Allowing sportsbooks to extend credit directly to bettors (Vermont)
H 484, the third sports betting bill to be introduced in Vermont this year, is widely believed be the first of its kind in that it would allow the state to write rules for licensees to extend credit to sports bettors.
It would be attractive to some bettors, but not a good or responsible idea.
Banning betting on Kentucky college teams (Kentucky)
As a starting point, I think it’s absurd and illogical to ban wagering any state’s own collegiate teams, a conversation taking place in numerous states. It’s a silly, feel-good compromise with local universities, but makes no sense and yes, will keep bets those very teams in the black market.
Anyhow, Kentucky HB 175 aimed to ban wagering on college teams in Kentucky, home to the Kentucky Wildcats and Louisville Cardinals. In March, a study commissioned by the American Gaming Association found that 31 percent of Kentucky residents will/would make a bracket or a bet on an NCAA Tournament college basketball game — more than in any other state.
#MarchMadness continues. Since this map was made at the start of the tournament, another state has added legalized mobile sports betting — Rhode Island. https://t.co/XK3XL91ULf pic.twitter.com/8TKJ4CdMpK
— American Gaming Assn (@AmerGamingAssn) April 1, 2019
Banning sports betting games involving Kentucky teams in SEC country would be like opening a baseball park and not selling beers and hot dogs.
Requirement to ‘seek partnerships with sports leagues’ (Connecticut)
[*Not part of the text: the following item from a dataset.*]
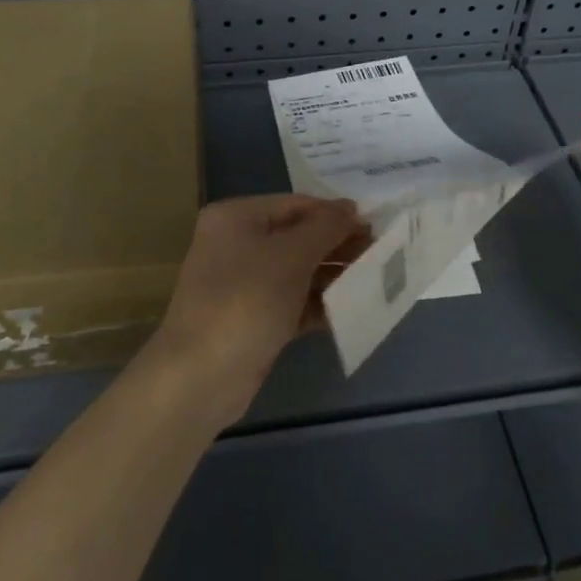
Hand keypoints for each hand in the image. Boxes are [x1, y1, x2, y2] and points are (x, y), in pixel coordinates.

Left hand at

A Connecticut sports betting bill’s (No. 7331) statement of purpose reads:
To authorize sports wagering in the state if certain conditions are met and to require the Commissioner of Economic and Community Development to seek partnerships with professional sports leagues and governing bodies.
The commissioner shall set a goal of scheduling at least three major league professional sports events in the state each year, at locations that reflect the geographic and demographic diversity of the state.
This bill does not mandate the purchase of league data or impose any royalty/integrity fee, but, this is an odd way to play nice. Who can predict what kind of relationship would emerge from these required meetings. Integrity fee in exchange for the return of the Hartford Whalers?!